Martinez received an email from the California Institute for Rural Studies in March of 2020 detailing the survey plans. While California aimed to move quickly and get data out as soon as possible, Martinez said, in Oregon, she and her team took CIRS’s framework and expanded it.
She reached out to researchers and CBOs — with the recognition that community organizations were already working hard to assist farmworkers during the pandemic — and detailed a plan for collaboration and compensation.
Together, the team decided to add questions to the survey regarding the specific region and language farmworkers are tied to, indigeneity and mental health.
Mize and Martinez said building on the work and trust that CBOs have created over the years and treating the study as a partnership was essential to its success.
“Health promoters that work for community based organizations know that, hierarchy-wise in a nonprofit, they’re down towards the bottom,” Mize said. “But the reality is they’re the people that farmworkers trust. They’re the people, almost always women, who are in farmworker communities at the schools and houses, at the health care clinics, all of those places where farmworkers see a community based organization, they see that person. And that’s who we worked with.”
COFS compensated partners for their work in kind, a component Martinez said was key to earning CBOs trust, and the 300 farmworkers who responded to the survey received $50, distributed according to the local CBO’s method of choice.
What’s next?
The study lists 15 recommendations for action centered around reducing the barriers to information and resources that farmworkers experience. The final recommendation is to “establish a center for farmworker research that is rooted in community-based and collaborative research that can continue the effort of this study.”
This first report is focused on data and metrics, Martinez said, in the hopes of broadening communal understanding of farmworker struggles as well as catching lawmakers’ attention.
Over 200 people came to the first press conference last September, including county commissioners and other policy-makers, Stephen said.

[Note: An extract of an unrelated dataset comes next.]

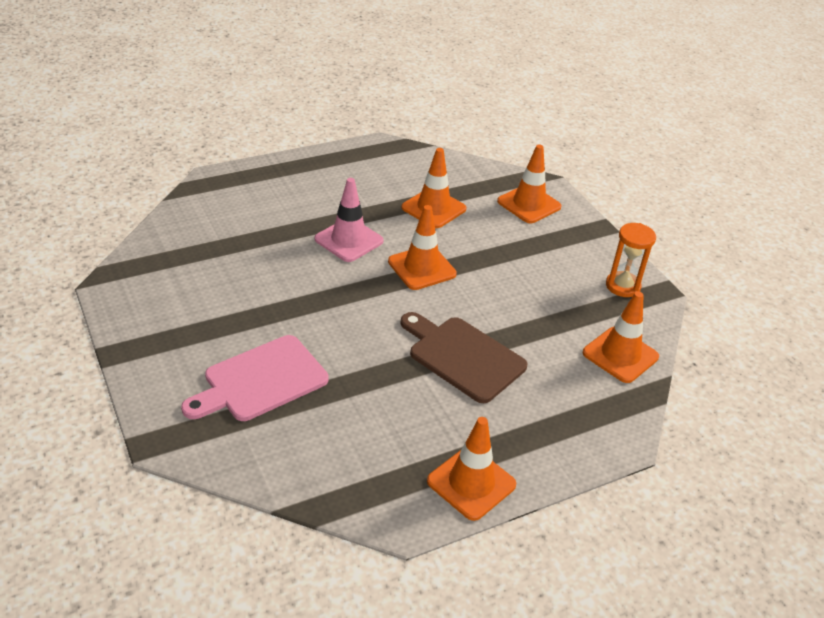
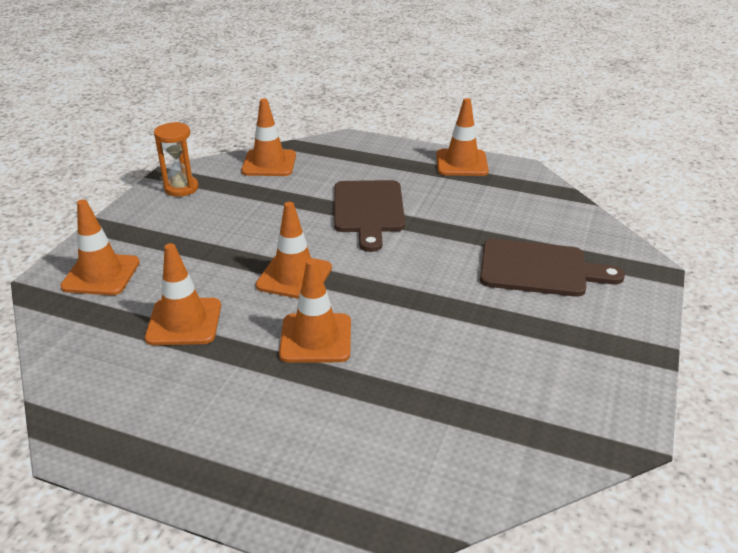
camera: 130 degrees left, 5 degrees down
(260, 380) = (539, 269): pink cutting board -> brown cutting board
(349, 240) = (316, 338): pink traffic cone -> orange traffic cone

Since then, COFS has been in contact with OHA, Oregon Gov. Kate Brown and U.S. Secretary of Labor Marty Walsh, she said.
This group will continue the research moving into phase two, which includes approximately 50 qualitative interviews, as well as podcasts in Spanish and Mesoamerican languages to get the results back to farmworkers.
“Here, we really want to tell people and illustrate to people how these statistics impact one person,” Martinez said.
COFS is seeking support from the Ford Family Foundation and other organizations for this next phase and hopes to have a second report by the end of the year.
“If you’re a human being and you put food in your mouth, you should care,” Mize said.